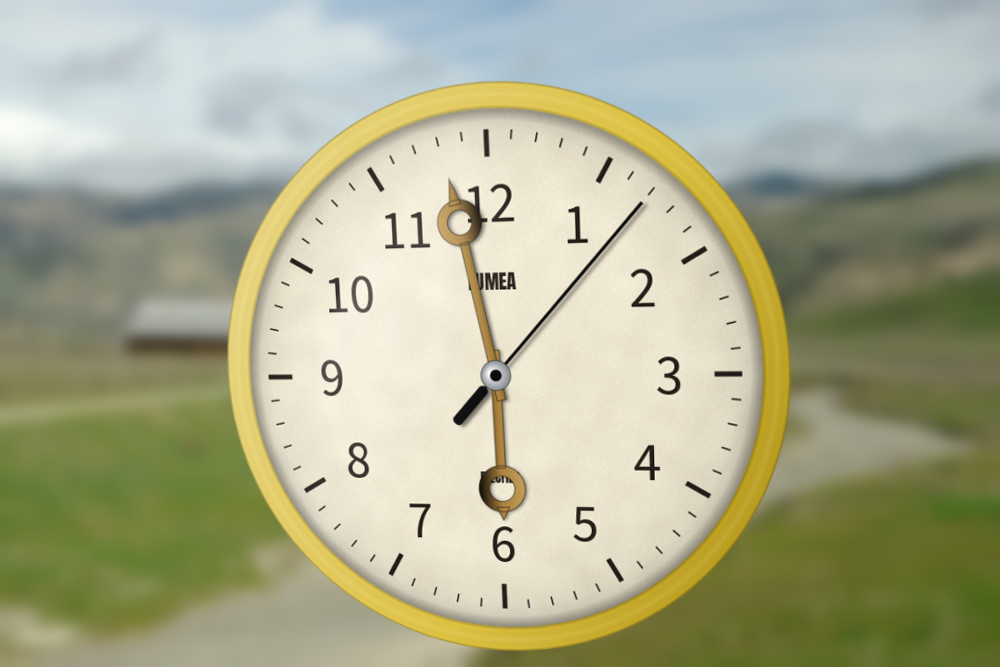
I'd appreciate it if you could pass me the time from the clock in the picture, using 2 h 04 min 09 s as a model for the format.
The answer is 5 h 58 min 07 s
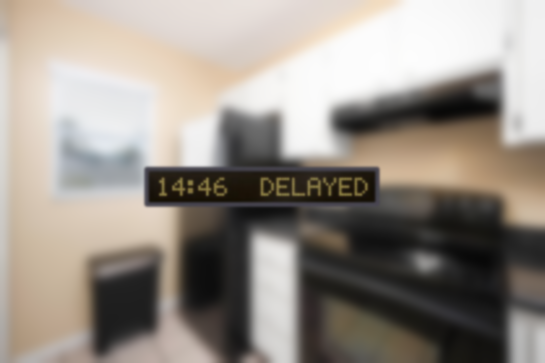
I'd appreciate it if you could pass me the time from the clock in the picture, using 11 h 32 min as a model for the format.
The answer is 14 h 46 min
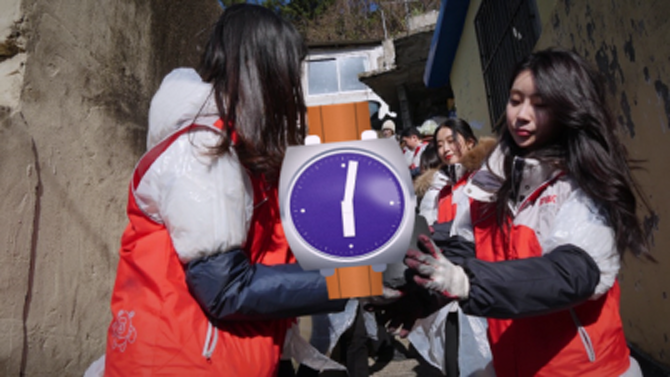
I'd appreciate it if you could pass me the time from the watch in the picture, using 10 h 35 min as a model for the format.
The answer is 6 h 02 min
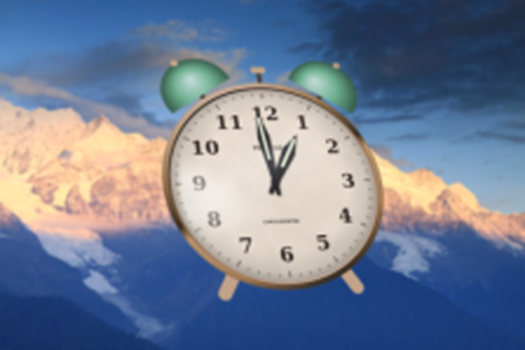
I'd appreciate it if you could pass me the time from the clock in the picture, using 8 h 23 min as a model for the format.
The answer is 12 h 59 min
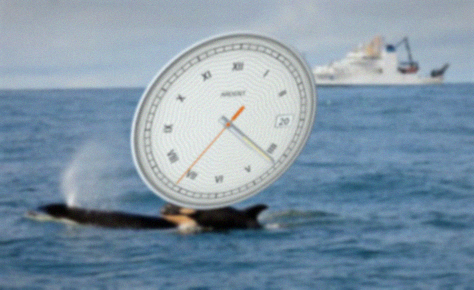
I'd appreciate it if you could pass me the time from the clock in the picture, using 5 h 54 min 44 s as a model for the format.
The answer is 4 h 21 min 36 s
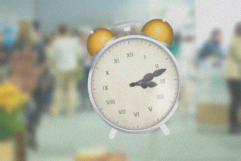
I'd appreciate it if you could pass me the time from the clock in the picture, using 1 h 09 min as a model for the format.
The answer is 3 h 12 min
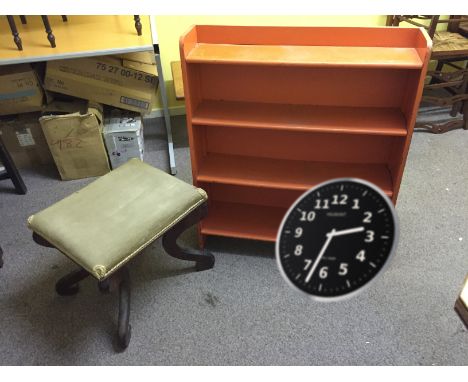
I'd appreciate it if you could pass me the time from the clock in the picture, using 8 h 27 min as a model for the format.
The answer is 2 h 33 min
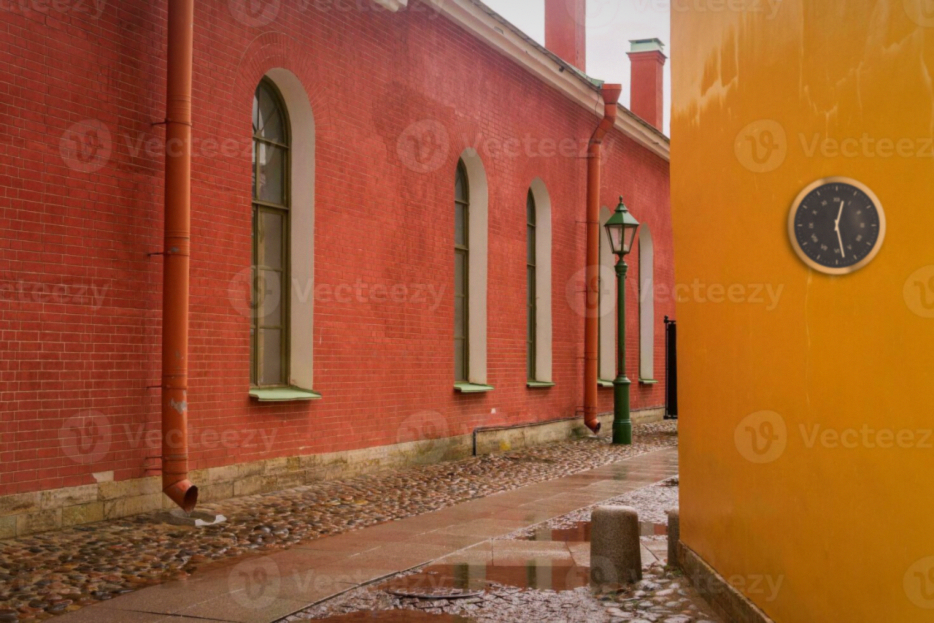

++++++++++

• What needs to be done:
Return the lines starting at the beginning of the rows and ending with the line that contains "The answer is 14 h 46 min", both ends included. Copy them word for word, but leave the pictures out.

• Answer in full:
I'd appreciate it if you could pass me the time from the clock in the picture, using 2 h 04 min 09 s as a model for the format.
The answer is 5 h 58 min 07 s
I'd appreciate it if you could pass me the time from the clock in the picture, using 11 h 32 min as a model for the format.
The answer is 14 h 46 min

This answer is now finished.